Kararların birinci maddesinde İslâm dünyasında yoksulluğun önüne geçilmesi için projeler geliştirilmesi üzerinde duruluyordu. Bu doğrultuda yürütülecek faaliyetler gerçekten büyük önem arz etmektedir. Bugün sadece İslâm âleminde değil tüm dünyada yoksulluk ciddi sorundur ve pek çok sorunun da ana kaynağıdır. Sebebi ise doğal kaynakların ve imkânların yetersizliği değil âdil paylaşılmamasıdır. Faiz ve zekât âdil paylaşımı doğrudan ilgilendiren ve birbirine zıt iki önemli uygulamadır.
Birincisi yani faiz kaplarla havuza su taşınmasını ve bu yüzden belli bir sınıfa ait havuzdaki birikimin artmasını sağladığından âdil paylaşımın önüne geçmekte ikincisi yani zekât ise tam tersi bir şekilde havuzdan küçük kaplara nakil yapılmasını ve böylece âdil paylaşımın yaygınlaşmasını sağlamaktadır. Her ikisinde de oran küçük gibi görünür. Örneğin yüzde 2.5 oranındaki faiz belki ilk bakışta göze batmayabilir. Ama bu, kullanılan miktarın tümüne ve periyodik bir şekilde uygulandığından ihtiyaç sahiplerinin imkânlarından her yıl bu oranda bir miktar sermayedarların kasalarına aktarılmakta ve azınlığı oluşturan finans sahiplerinin havuzundaki birikim sürekli artarken çoğunluğu oluşturan ihtiyaçlıların mal varlıkları azalmaktadır. Bu yüzden yoksulluk günden güne yaygınlaşmakta, mal varlığı azınlığı oluşturan bir sınıfın mülkiyetine geçmektedir. Zekâtta ise bunun tam tersi söz konusudur. Oran belki azdır ama mükellefin kişisel ihtiyaç maddelerinin dışında kalan tüm mal varlığından ve periyodik bir şekilde alınmakta böylece her yıl bir dengeleme yapılmakta, maddi imkânların azınlığı oluşturan belli bir sınıfın tahakkümü altında toplanmasının önüne geçilerek toplumun tüm kesimlerine dağıtılmaktadır. Faiz aynı zamanda sermaye ve mal varlığının azınlığın elinde toplanmasına yol açtığından israfa sebep olmakta, zekât ise israfın önüne geçmekte, israf edilmesi muhtemel kaynakları ihtiyaç sahiplerine dağıtmaktadır. Bu arada son dönemde ortaya çıkan global ekonomik krizin temel sebebinin Afganistan ve Irak işgali ama uygulamadaki sebebinin faiz olduğunu da hatırlatalım.

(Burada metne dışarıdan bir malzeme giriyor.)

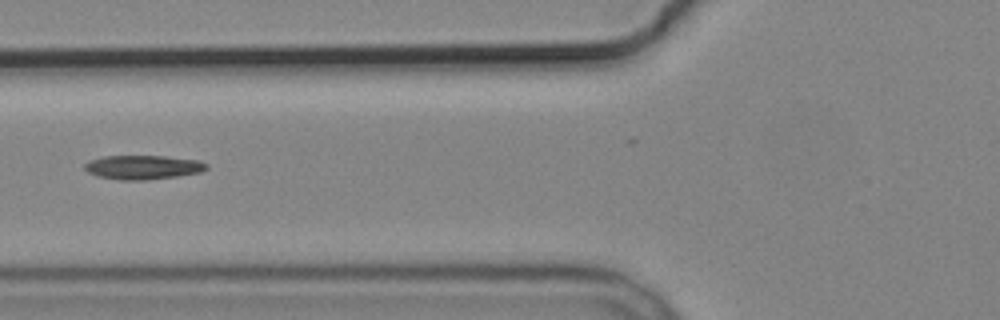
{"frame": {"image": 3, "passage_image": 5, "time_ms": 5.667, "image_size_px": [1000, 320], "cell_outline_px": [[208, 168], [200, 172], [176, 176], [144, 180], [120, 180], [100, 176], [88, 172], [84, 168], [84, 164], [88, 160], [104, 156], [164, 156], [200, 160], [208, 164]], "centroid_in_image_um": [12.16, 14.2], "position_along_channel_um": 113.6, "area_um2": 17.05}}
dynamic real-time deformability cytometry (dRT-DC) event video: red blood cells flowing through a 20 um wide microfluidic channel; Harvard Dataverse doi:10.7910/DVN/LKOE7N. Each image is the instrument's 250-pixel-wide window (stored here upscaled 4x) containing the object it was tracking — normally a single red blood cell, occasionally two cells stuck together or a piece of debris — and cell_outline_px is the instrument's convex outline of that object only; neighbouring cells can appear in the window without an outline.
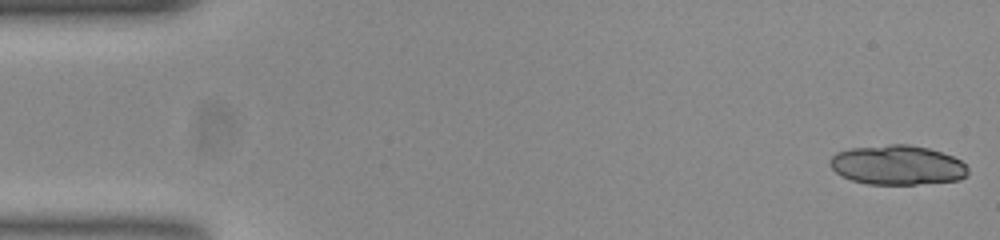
{"species": "common noctule bat (a hibernating species)", "species_latin": "Nyctalus noctula", "temperature_condition": "room temperature", "stored_images_in_passage": 25, "camera_frame_rate_fps": 3000, "um_per_image_px": 0.085, "animal": {"sex": "female", "body_mass_g": 23.0, "forearm_length_mm": 53.4}, "frame": {"image": 1, "passage_image": 1, "time_ms": 0.0, "image_size_px": [1000, 240], "cell_outline_px": [[968, 176], [960, 180], [916, 184], [868, 184], [852, 180], [840, 176], [828, 164], [828, 160], [836, 152], [852, 148], [888, 144], [908, 144], [928, 148], [952, 156], [960, 160], [968, 168]], "centroid_in_image_um": [76.26, 14.03], "position_along_channel_um": 8.7, "area_um2": 31.96}}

Yüce Allah faizi haram, alışverişi helal, zekâtı farz kılmıştır. Yoksulluğun önüne geçilmesi, doğal kaynakların ve imkânların âdil bir şekilde paylaşımı da ancak Yüce Allah’ın emirlerine hakkıyla uyulmasıyla mümkündür.

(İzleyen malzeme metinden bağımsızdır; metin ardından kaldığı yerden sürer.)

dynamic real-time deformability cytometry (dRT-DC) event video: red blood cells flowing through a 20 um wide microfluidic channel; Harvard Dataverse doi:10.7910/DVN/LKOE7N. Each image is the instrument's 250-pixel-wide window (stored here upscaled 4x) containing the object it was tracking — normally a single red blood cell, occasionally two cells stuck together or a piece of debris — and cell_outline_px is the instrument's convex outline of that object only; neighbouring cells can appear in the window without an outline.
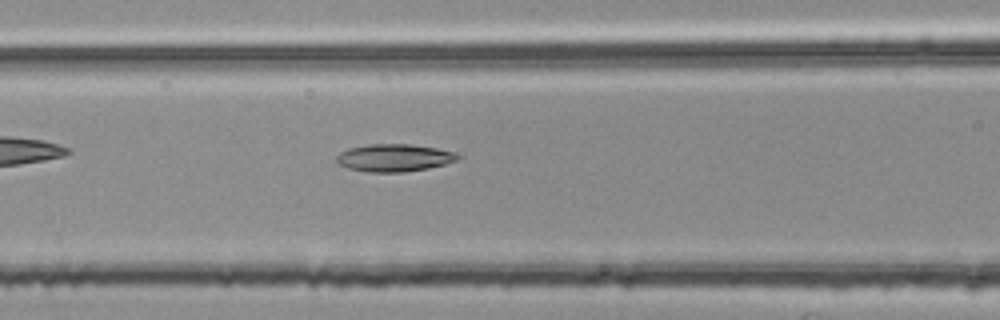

Faiz düzeninin yerine kâr ortaklığı sisteminin yaygınlaştırılması bu konuda duyarlılığını muhafaza eden insanlarımızın yastık altı paralarının aktif sermayeye katılmasını ve muhtemelen Batı bankalarına yatırılmış paraların İslâm âlemindeki yatırım kuruluşlarına aktarılmasını sağlayacaktır. Fakat bu konuda başarılı olunabilmesi için hem ölçülerin gözetilmesi hem de insanların duyarlılıklarının istismar edilmemesi konusunda güven verilmesi gerekir. Bu şekilde güven verilmesi duyarlı halkın yatırımlara destek konusunda iradelerini güçlendirecek, katkıda bulunmalarını sağlayacak ve böylece yapılan işlerin bereketini artıracaktır.
Zekâtın da amacı doğrultusunda kullanılması ve sorumlulukların hakkıyla yerine getirilmesinin sağlanması için hükümetlerden bağımsız, ilim adamlarının gözetiminde, denetime açık kuruluşlar oluşturulmalıdır.